Hold On No More

Hold On No More is an interdisciplinary, evolving project that transforms lecture, sound, AI, and real-time media into an embodied, experimental exploration of the seen and unseen, the controlled and uncontrollable. It bridges digital and physical space, sound and memory, questioning where perception ends and where meaning begins. As it continues to expand, I’m trying to explore new ways of experiencing storytelling—through fragmentation, sensory overload, and poetic deconstruction.

The project began as part of the Hybrid Arts Lab Residency at Theater Mitu, where it developed through performance, installation, and research into embodied perception.

Hold On No More lies an investigation into:

Memory as a Fluid Construct

The instability of recollection, how memories shape perception but also distort, fade, or regenerate.

Bodily Awareness & the Unconscious

The gap between what we control and what controls us, from instinctive fear responses to unnoticed internal transformations.

Chaos & Control

The body as both a container of emotions and a site of disruption, where control is often an illusion.

Sound, Language & Perception

How sound alters memory and experience, with AI-generated text questioning language’s reliability.

Scientific & Poetic Experimentation

Chemistry, biological processes, and technology as tools for storytelling and reinterpreting physical and digital embodiment.

Hold On No More Installations @Theater Mitu

A multimedia installation expanding the performance into an immersive physical space. The installation deconstructs the text, visuals, and sound of the lecture, allowing the audience to navigate the themes through:

Hold On No More Lecture Performance

@2024 The UAAD Festival @2024 ¡Oye! Avant Garde Night

Hold On No More is a 10-minute lecture performance that explores how we perceive the invisible forces around and within us, while also delving into the dynamic relationship between chaos and control. The performance captures these intangible elements through the interplay of language interpretation, chemistry experiments, and the use of live visual and sound effects. Rather than offering a clear narrative, the performance creates a noise-filled environment, utilizing various sensory symbols to capture the invisibles.

By integrating new media tehnology, Hold On No More reimagines traditional lecture media tools, employing projector, desktop cameras, live sound, and visual effects to merge chemistry experiments with digital technology.

Expanded Research & Future Work?

This version of Hold On No More has been an introspective journey, excavating my own experiences and emotions to explore the unseen. Moving forward, I want to expand this work outward—toward the shared experience of audiences, the collective perception of space, and how meaning emerges when a group witnesses the same moment together. The next phases of Hold On No More will delve into:

Collective Perception & Group Experience – Exploring how audiences shape, alter, and reinforce each other’s perceptions when experiencing the same visual and sonic landscape. What happens when people sense and respond to the unseen together?

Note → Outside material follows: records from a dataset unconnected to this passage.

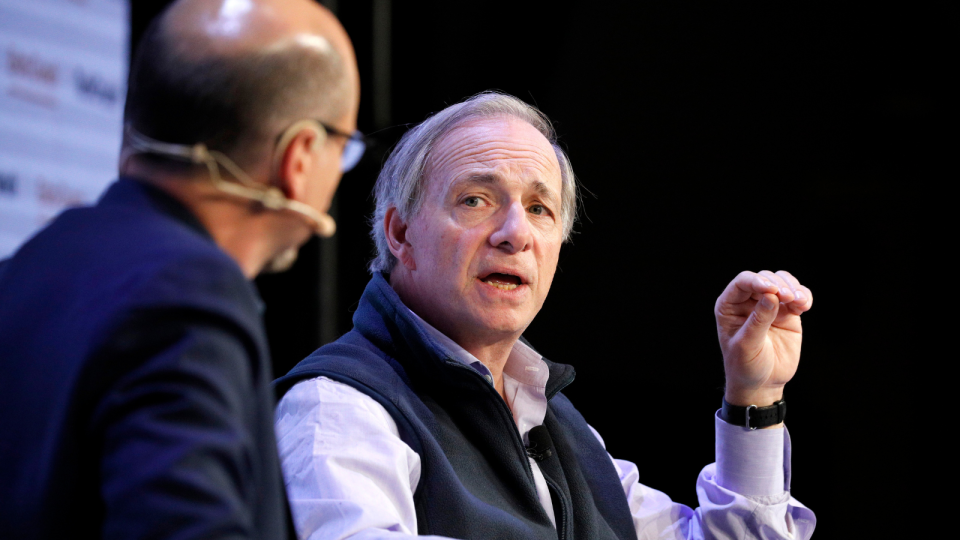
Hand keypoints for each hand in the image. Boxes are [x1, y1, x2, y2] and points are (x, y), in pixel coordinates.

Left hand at [715, 270, 812, 407]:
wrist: (762, 383)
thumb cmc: (745, 366)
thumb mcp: (747, 345)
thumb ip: (758, 321)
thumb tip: (772, 296)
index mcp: (730, 306)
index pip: (743, 282)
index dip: (758, 281)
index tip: (773, 290)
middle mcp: (749, 301)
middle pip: (765, 277)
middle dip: (778, 284)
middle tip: (788, 298)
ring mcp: (770, 306)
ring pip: (783, 282)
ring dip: (793, 287)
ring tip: (799, 302)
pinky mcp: (788, 314)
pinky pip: (798, 296)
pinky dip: (804, 296)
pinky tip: (804, 306)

AI & Language Experiments – Further developing AI-generated text and sound, pushing the boundaries of machine interpretation, human emotion, and linguistic distortion to uncover hidden patterns in communication.

Audience-Responsive Sound & Visual Environments – Designing interactive installations where movement, proximity, and shared presence influence the unfolding of sound, imagery, and text, turning the audience into active participants.

Live Expanded Cinema & Performance – Creating an evolving, real-time performance that blends projection, spoken word, and sound manipulation, shifting the experience between individual and collective immersion.

Through these expansions, Hold On No More will shift from personal introspection to a communal investigation of perception, presence, and the boundaries between self and group consciousness.